Horror de Luxe: Die Prophezeiung (1979)

Pu der Bär einmal anders; „Die Prophezeiung“ (1979); © Paramount Pictures

Als „Die Prophezeiung“ von Regisseur John Frankenheimer 1979 in die Kinos kam, wurde er von manchem Kritiker als schlechtester Film aller Zeiten bewertet. Frankenheimer selbst schob damals alles auf seine Alkoholprobleme. Und dennoch: „Die Prophezeiung“, wobei in dem Film überhaupt nicht klar wird, was das eigentlich für eine Prophezeiung sein soll, ist Unterhaltung pur.

Einerseits verhaftet im typischen Tierhorror der 70er Jahre, geht der Film noch einen Schritt weiter, indem er keine „normalen“ Tiere zeigt, die es auf die Menschheit abgesehen haben, sondern einen mutierten Monsterbären, der durch die Wälder Maines streift und Wanderern und Holzfällern eines auf die Rübe gibt.

Während die dort ansässigen Indianer einer Papierfabrik die Schuld für diverse Todesfälle geben, weist Isley, der Chef der Fabrik, sämtliche Schuld von sich. Schließlich soll der Mediziner Robert Verne untersuchen, ob durch die Fabrik Giftstoffe in die Erde bzw. ins Wasser gelangen. Zusammen mit seiner Frau macht er jedoch unliebsame Bekanntschaft mit einem Monsterbären, der Jagd auf sie macht …

Wie gesagt, der Film ist Unterhaltung pur. David Seltzer, der das Drehbuch zu „Das Omen“ verfasst hat, schrieb auch das Skript für diese Mischung aus Trash und Öko-Horror-Thriller. In dem Monsterbärenkostüm steckte Kevin Peter Hall, der Ende der 80er Jahre auch in die Ganzkörpermaske des Predator schlüpfte. Leider wollte John Frankenheimer, dass das Monster mehr wie ein Bär als wie ein echtes Monster aussehen soll, was dem Aussehen der Kreatur ein wenig schadet.

Was den Film letztendlich so bemerkenswert macht, ist, dass hier eine teils tolle Optik mit teils albern gefilmten Situationen kombiniert wurde – ein echtes Paradoxon, aber Frankenheimer und sein Team haben es geschafft. Dies führt dazu, dass manche Szene, in der das Monster seine Opfer angreift, unfreiwillig komisch wirkt. So zum Beispiel die Szene, in der ein Junge in einem Schlafsack davonhüpft und dabei eines von dem Monsterbären verpasst bekommt, sodass er gegen einen Felsen geschleudert wird. Obwohl die Szene ernst gemeint war, fällt man jedes Mal, wenn man sie sieht, vor Lachen halb vom Stuhl.

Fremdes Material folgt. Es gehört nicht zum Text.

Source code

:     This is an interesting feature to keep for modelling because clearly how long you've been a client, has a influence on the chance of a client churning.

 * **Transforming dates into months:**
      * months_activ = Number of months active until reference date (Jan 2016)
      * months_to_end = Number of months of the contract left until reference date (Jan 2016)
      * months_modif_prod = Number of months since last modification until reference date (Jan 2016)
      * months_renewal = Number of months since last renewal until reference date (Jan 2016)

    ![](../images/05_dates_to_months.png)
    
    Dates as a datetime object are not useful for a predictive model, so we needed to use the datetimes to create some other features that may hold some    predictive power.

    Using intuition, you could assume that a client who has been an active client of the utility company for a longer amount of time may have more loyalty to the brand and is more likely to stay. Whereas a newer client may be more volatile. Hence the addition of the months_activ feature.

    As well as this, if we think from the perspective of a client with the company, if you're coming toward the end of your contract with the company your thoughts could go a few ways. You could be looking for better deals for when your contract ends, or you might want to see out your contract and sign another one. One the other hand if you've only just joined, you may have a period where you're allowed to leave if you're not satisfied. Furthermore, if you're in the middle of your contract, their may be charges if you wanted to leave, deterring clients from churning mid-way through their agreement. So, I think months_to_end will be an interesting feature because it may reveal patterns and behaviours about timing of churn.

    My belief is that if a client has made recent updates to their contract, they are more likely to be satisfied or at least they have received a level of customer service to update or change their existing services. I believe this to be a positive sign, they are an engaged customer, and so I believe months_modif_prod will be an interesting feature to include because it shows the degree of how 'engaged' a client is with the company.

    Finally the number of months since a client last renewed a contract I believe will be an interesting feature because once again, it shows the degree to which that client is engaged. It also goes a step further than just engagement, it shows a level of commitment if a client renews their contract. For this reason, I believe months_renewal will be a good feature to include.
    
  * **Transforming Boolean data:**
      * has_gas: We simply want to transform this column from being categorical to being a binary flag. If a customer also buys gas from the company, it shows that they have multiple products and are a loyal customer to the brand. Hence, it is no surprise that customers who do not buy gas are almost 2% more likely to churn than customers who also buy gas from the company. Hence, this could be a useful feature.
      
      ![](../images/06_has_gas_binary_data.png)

Die Öko-Botschaft scheint den Machern von „Die Prophezeiung“ auch nicht so wichtig gewesen zu sein. Sie brauchten nun mal einen Aufhänger, um damit den Monsterfilm besser vermarkten zu können. Das Augenmerk liegt ganz klar auf Monster-jagt-Menschen-durch-den-Wald. Von Anfang an legt der Film dabei ein rasantes Tempo vor. Wenn man einen Vergleich mit einem anderen Film suchen müsste, so würde mir daher als erstes „Komodo“ (1999) einfallen, der nicht weniger eine Mischung aus Trash, guter Optik und rasanter Handlung aufweist.

„Die Prophezeiung“ hat es jedenfalls geschafft zu einer Art Trash- und Monsterklassiker zu werden. Damals war der Film ein großer Erfolg, trotz aller schlechter Kritiken. Zugleich war „Die Prophezeiung“ einer der ersten Hollywoodfilme, der in Kanada gedreht wurde und die dortige Filmwirtschaft ankurbelte.

Die Prophezeiung (OT: The Prophecy). Regie: John Frankenheimer, Drehbuch: David Seltzer, Produktion: Robert L. Rosen, Darsteller: Talia Shire, Robert Foxworth, Armand Assante, Richard Dysart. USA 1979, 98 Min.